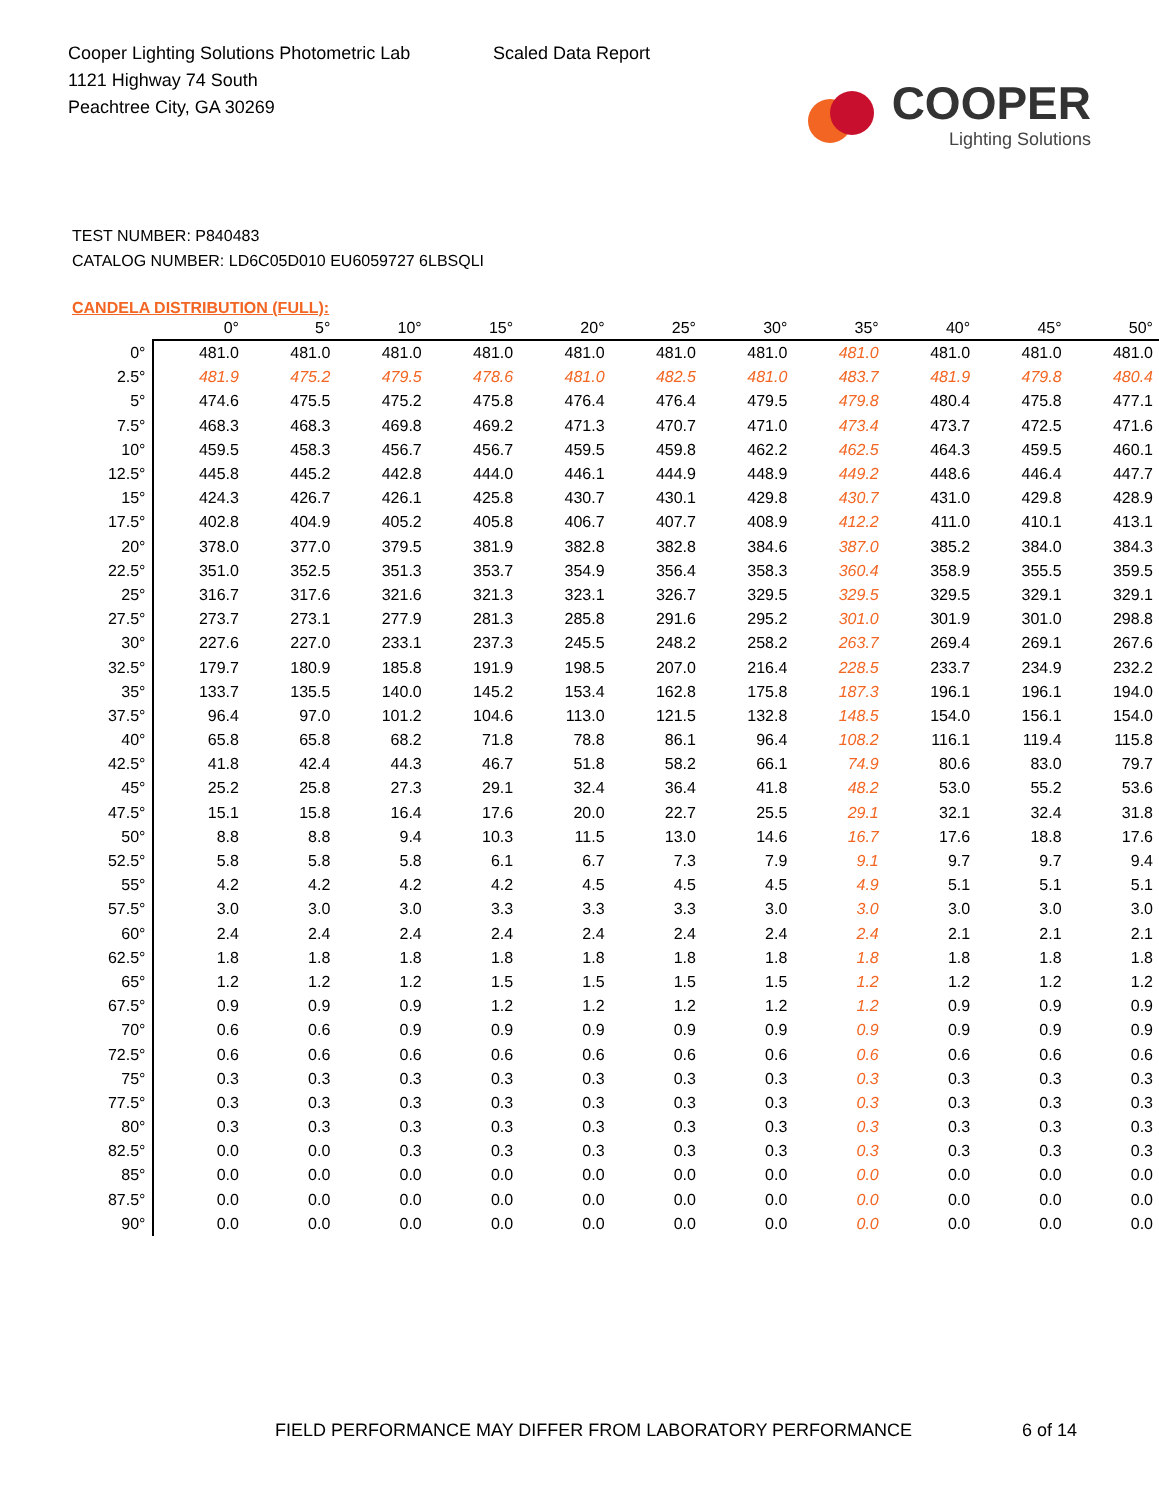Cooper Lighting Solutions Photometric Lab
1121 Highway 74 South
Peachtree City, GA 30269
Scaled Data Report
COOPER
Lighting Solutions
TEST NUMBER: P840483
CATALOG NUMBER: LD6C05D010 EU6059727 6LBSQLI
CANDELA DISTRIBUTION (FULL):
| | 0° | 5° | 10° | 15° | 20° | 25° | 30° | 35° | 40° | 45° | 50° |
| --- | --- | --- | --- | --- | --- | --- | --- | --- | --- | --- | --- |
| 0° | 481.0 | 481.0 | 481.0 | 481.0 | 481.0 | 481.0 | 481.0 | 481.0 | 481.0 | 481.0 | 481.0 |
| 2.5° | 481.9 | 475.2 | 479.5 | 478.6 | 481.0 | 482.5 | 481.0 | 483.7 | 481.9 | 479.8 | 480.4 |
| 5° | 474.6 | 475.5 | 475.2 | 475.8 | 476.4 | 476.4 | 479.5 | 479.8 | 480.4 | 475.8 | 477.1 |
| 7.5° | 468.3 | 468.3 | 469.8 | 469.2 | 471.3 | 470.7 | 471.0 | 473.4 | 473.7 | 472.5 | 471.6 |
| 10° | 459.5 | 458.3 | 456.7 | 456.7 | 459.5 | 459.8 | 462.2 | 462.5 | 464.3 | 459.5 | 460.1 |
| 12.5° | 445.8 | 445.2 | 442.8 | 444.0 | 446.1 | 444.9 | 448.9 | 449.2 | 448.6 | 446.4 | 447.7 |
| 15° | 424.3 | 426.7 | 426.1 | 425.8 | 430.7 | 430.1 | 429.8 | 430.7 | 431.0 | 429.8 | 428.9 |
| 17.5° | 402.8 | 404.9 | 405.2 | 405.8 | 406.7 | 407.7 | 408.9 | 412.2 | 411.0 | 410.1 | 413.1 |
| 20° | 378.0 | 377.0 | 379.5 | 381.9 | 382.8 | 382.8 | 384.6 | 387.0 | 385.2 | 384.0 | 384.3 |
| 22.5° | 351.0 | 352.5 | 351.3 | 353.7 | 354.9 | 356.4 | 358.3 | 360.4 | 358.9 | 355.5 | 359.5 |
| 25° | 316.7 | 317.6 | 321.6 | 321.3 | 323.1 | 326.7 | 329.5 | 329.5 | 329.5 | 329.1 | 329.1 |
| 27.5° | 273.7 | 273.1 | 277.9 | 281.3 | 285.8 | 291.6 | 295.2 | 301.0 | 301.9 | 301.0 | 298.8 |
| 30° | 227.6 | 227.0 | 233.1 | 237.3 | 245.5 | 248.2 | 258.2 | 263.7 | 269.4 | 269.1 | 267.6 |
| 32.5° | 179.7 | 180.9 | 185.8 | 191.9 | 198.5 | 207.0 | 216.4 | 228.5 | 233.7 | 234.9 | 232.2 |
| 35° | 133.7 | 135.5 | 140.0 | 145.2 | 153.4 | 162.8 | 175.8 | 187.3 | 196.1 | 196.1 | 194.0 |
| 37.5° | 96.4 | 97.0 | 101.2 | 104.6 | 113.0 | 121.5 | 132.8 | 148.5 | 154.0 | 156.1 | 154.0 |
| 40° | 65.8 | 65.8 | 68.2 | 71.8 | 78.8 | 86.1 | 96.4 | 108.2 | 116.1 | 119.4 | 115.8 |
| 42.5° | 41.8 | 42.4 | 44.3 | 46.7 | 51.8 | 58.2 | 66.1 | 74.9 | 80.6 | 83.0 | 79.7 |
| 45° | 25.2 | 25.8 | 27.3 | 29.1 | 32.4 | 36.4 | 41.8 | 48.2 | 53.0 | 55.2 | 53.6 |
| 47.5° | 15.1 | 15.8 | 16.4 | 17.6 | 20.0 | 22.7 | 25.5 | 29.1 | 32.1 | 32.4 | 31.8 |
| 50° | 8.8 | 8.8 | 9.4 | 10.3 | 11.5 | 13.0 | 14.6 | 16.7 | 17.6 | 18.8 | 17.6 |
| 52.5° | 5.8 | 5.8 | 5.8 | 6.1 | 6.7 | 7.3 | 7.9 | 9.1 | 9.7 | 9.7 | 9.4 |
| 55° | 4.2 | 4.2 | 4.2 | 4.2 | 4.5 | 4.5 | 4.5 | 4.9 | 5.1 | 5.1 | 5.1 |
| 57.5° | 3.0 | 3.0 | 3.0 | 3.3 | 3.3 | 3.3 | 3.0 | 3.0 | 3.0 | 3.0 | 3.0 |
| 60° | 2.4 | 2.4 | 2.4 | 2.4 | 2.4 | 2.4 | 2.4 | 2.4 | 2.1 | 2.1 | 2.1 |
| 62.5° | 1.8 | 1.8 | 1.8 | 1.8 | 1.8 | 1.8 | 1.8 | 1.8 | 1.8 | 1.8 | 1.8 |
| 65° | 1.2 | 1.2 | 1.2 | 1.5 | 1.5 | 1.5 | 1.5 | 1.2 | 1.2 | 1.2 | 1.2 |
| 67.5° | 0.9 | 0.9 | 0.9 | 1.2 | 1.2 | 1.2 | 1.2 | 1.2 | 0.9 | 0.9 | 0.9 |
| 70° | 0.6 | 0.6 | 0.9 | 0.9 | 0.9 | 0.9 | 0.9 | 0.9 | 0.9 | 0.9 | 0.9 |
| 72.5° | 0.6 | 0.6 | 0.6 | 0.6 | 0.6 | 0.6 | 0.6 | 0.6 | 0.6 | 0.6 | 0.6 |
| 75° | 0.3 | 0.3 | 0.3 | 0.3 | 0.3 | 0.3 | 0.3 | 0.3 | 0.3 | 0.3 | 0.3 |
| 77.5° | 0.3 | 0.3 | 0.3 | 0.3 | 0.3 | 0.3 | 0.3 | 0.3 | 0.3 | 0.3 | 0.3 |
| 80° | 0.3 | 0.3 | 0.3 | 0.3 | 0.3 | 0.3 | 0.3 | 0.3 | 0.3 | 0.3 | 0.3 |
| 82.5° | 0.0 | 0.0 | 0.3 | 0.3 | 0.3 | 0.3 | 0.3 | 0.3 | 0.3 | 0.3 | 0.3 |
| 85° | 0.0 | 0.0 | 0.0 | 0.0 | 0.0 | 0.0 | 0.0 | 0.0 | 0.0 | 0.0 | 0.0 |
| 87.5° | 0.0 | 0.0 | 0.0 | 0.0 | 0.0 | 0.0 | 0.0 | 0.0 | 0.0 | 0.0 | 0.0 |
| 90° | 0.0 | 0.0 | 0.0 | 0.0 | 0.0 | 0.0 | 0.0 | 0.0 | 0.0 | 0.0 | 0.0 |
FIELD PERFORMANCE MAY DIFFER FROM LABORATORY PERFORMANCE 6 of 14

Exercise brief:
Leave out all pictures, then copy the remaining material exactly.

Output:
Cooper Lighting Solutions Photometric Lab
1121 Highway 74 South
Peachtree City, GA 30269
Scaled Data Report
COOPER
Lighting Solutions
TEST NUMBER: P840483
CATALOG NUMBER: LD6C05D010 EU6059727 6LBSQLI
CANDELA DISTRIBUTION (FULL):
| | 0° | 5° | 10° | 15° | 20° | 25° | 30° | 35° | 40° | 45° | 50° |
| --- | --- | --- | --- | --- | --- | --- | --- | --- | --- | --- | --- |
| 0° | 481.0 | 481.0 | 481.0 | 481.0 | 481.0 | 481.0 | 481.0 | 481.0 | 481.0 | 481.0 | 481.0 |
| 2.5° | 481.9 | 475.2 | 479.5 | 478.6 | 481.0 | 482.5 | 481.0 | 483.7 | 481.9 | 479.8 | 480.4 |
| 5° | 474.6 | 475.5 | 475.2 | 475.8 | 476.4 | 476.4 | 479.5 | 479.8 | 480.4 | 475.8 | 477.1 |
| 7.5° | 468.3 | 468.3 | 469.8 | 469.2 | 471.3 | 470.7 | 471.0 | 473.4 | 473.7 | 472.5 | 471.6 |
| 10° | 459.5 | 458.3 | 456.7 | 456.7 | 459.5 | 459.8 | 462.2 | 462.5 | 464.3 | 459.5 | 460.1 |
| 12.5° | 445.8 | 445.2 | 442.8 | 444.0 | 446.1 | 444.9 | 448.9 | 449.2 | 448.6 | 446.4 | 447.7 |
| 15° | 424.3 | 426.7 | 426.1 | 425.8 | 430.7 | 430.1 | 429.8 | 430.7 | 431.0 | 429.8 | 428.9 |
| 17.5° | 402.8 | 404.9 | 405.2 | 405.8 | 406.7 | 407.7 | 408.9 | 412.2 | 411.0 | 410.1 | 413.1 |
| 20° | 378.0 | 377.0 | 379.5 | 381.9 | 382.8 | 382.8 | 384.6 | 387.0 | 385.2 | 384.0 | 384.3 |
| 22.5° | 351.0 | 352.5 | 351.3 | 353.7 | 354.9 | 356.4 | 358.3 | 360.4 | 358.9 | 355.5 | 359.5 |
| 25° | 316.7 | 317.6 | 321.6 | 321.3 | 323.1 | 326.7 | 329.5 | 329.5 | 329.5 | 329.1 | 329.1 |
| 27.5° | 273.7 | 273.1 | 277.9 | 281.3 | 285.8 | 291.6 | 295.2 | 301.0 | 301.9 | 301.0 | 298.8 |
| 30° | 227.6 | 227.0 | 233.1 | 237.3 | 245.5 | 248.2 | 258.2 | 263.7 | 269.4 | 269.1 | 267.6 |
| 32.5° | 179.7 | 180.9 | 185.8 | 191.9 | 198.5 | 207.0 | 216.4 | 228.5 | 233.7 | 234.9 | 232.2 |
| 35° | 133.7 | 135.5 | 140.0 | 145.2 | 153.4 | 162.8 | 175.8 | 187.3 | 196.1 | 196.1 | 194.0 |
| 37.5° | 96.4 | 97.0 | 101.2 | 104.6 | 113.0 | 121.5 | 132.8 | 148.5 | 154.0 | 156.1 | 154.0 |
| 40° | 65.8 | 65.8 | 68.2 | 71.8 | 78.8 | 86.1 | 96.4 | 108.2 | 116.1 | 119.4 | 115.8 |
| 42.5° | 41.8 | 42.4 | 44.3 | 46.7 | 51.8 | 58.2 | 66.1 | 74.9 | 80.6 | 83.0 | 79.7 |
| 45° | 25.2 | 25.8 | 27.3 | 29.1 | 32.4 | 36.4 | 41.8 | 48.2 | 53.0 | 55.2 | 53.6 |
| 47.5° | 15.1 | 15.8 | 16.4 | 17.6 | 20.0 | 22.7 | 25.5 | 29.1 | 32.1 | 32.4 | 31.8 |
| 50° | 8.8 | 8.8 | 9.4 | 10.3 | 11.5 | 13.0 | 14.6 | 16.7 | 17.6 | 18.8 | 17.6 |
| 52.5° | 5.8 | 5.8 | 5.8 | 6.1 | 6.7 | 7.3 | 7.9 | 9.1 | 9.7 | 9.7 | 9.4 |
| 55° | 4.2 | 4.2 | 4.2 | 4.2 | 4.5 | 4.5 | 4.5 | 4.9 | 5.1 | 5.1 | 5.1 |
| 57.5° | 3.0 | 3.0 | 3.0 | 3.3 | 3.3 | 3.3 | 3.0 | 3.0 | 3.0 | 3.0 | 3.0 |
| 60° | 2.4 | 2.4 | 2.4 | 2.4 | 2.4 | 2.4 | 2.4 | 2.4 | 2.1 | 2.1 | 2.1 |
| 62.5° | 1.8 | 1.8 | 1.8 | 1.8 | 1.8 | 1.8 | 1.8 | 1.8 | 1.8 | 1.8 | 1.8 |
| 65° | 1.2 | 1.2 | 1.2 | 1.5 | 1.5 | 1.5 | 1.5 | 1.2 | 1.2 | 1.2 | 1.2 |
| 67.5° | 0.9 | 0.9 | 0.9 | 1.2 | 1.2 | 1.2 | 1.2 | 1.2 | 0.9 | 0.9 | 0.9 |
| 70° | 0.6 | 0.6 | 0.9 | 0.9 | 0.9 | 0.9 | 0.9 | 0.9 | 0.9 | 0.9 | 0.9 |
| 72.5° | 0.6 | 0.6 | 0.6 | 0.6 | 0.6 | 0.6 | 0.6 | 0.6 | 0.6 | 0.6 | 0.6 |
| 75° | 0.3 | 0.3 | 0.3 | 0.3 | 0.3 | 0.3 | 0.3 | 0.3 | 0.3 | 0.3 | 0.3 |
| 77.5° | 0.3 | 0.3 | 0.3 | 0.3 | 0.3 | 0.3 | 0.3 | 0.3 | 0.3 | 0.3 | 0.3 |
| 80° | 0.3 | 0.3 | 0.3 | 0.3 | 0.3 | 0.3 | 0.3 | 0.3 | 0.3 | 0.3 | 0.3 |
| 82.5° | 0.0 | 0.0 | 0.3 | 0.3 | 0.3 | 0.3 | 0.3 | 0.3 | 0.3 | 0.3 | 0.3 |
| 85° | 0.0 | 0.0 | 0.0 | 0.0 | 0.0 | 0.0 | 0.0 | 0.0 | 0.0 | 0.0 | 0.0 |
| 87.5° | 0.0 | 0.0 | 0.0 | 0.0 | 0.0 | 0.0 | 0.0 | 0.0 | 0.0 | 0.0 | 0.0 |
| 90° | 0.0 | 0.0 | 0.0 | 0.0 | 0.0 | 0.0 | 0.0 | 0.0 | 0.0 | 0.0 | 0.0 |
FIELD PERFORMANCE MAY DIFFER FROM LABORATORY PERFORMANCE 6 of 14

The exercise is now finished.